# About this exercise:
Would you write out, word for word, every line of text in the data below, and leave the pictures out of your answer?
────
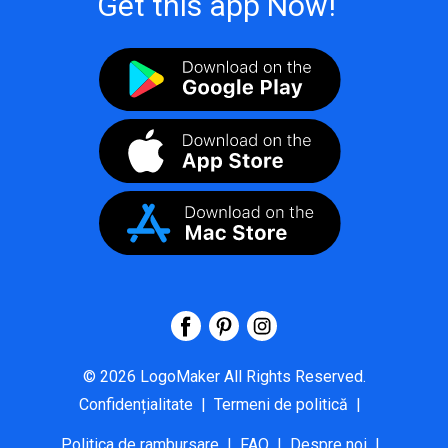
Get this app Now!
©
2026
LogoMaker
All Rights Reserved.
Confidențialitate
|
Termeni de politică
|
Politica de rambursare
|
FAQ
|
Despre noi
|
────
# Your response:
Get this app Now!
©
2026
LogoMaker
All Rights Reserved.
Confidențialitate
|
Termeni de politică
|
Politica de rambursare
|
FAQ
|
Despre noi
|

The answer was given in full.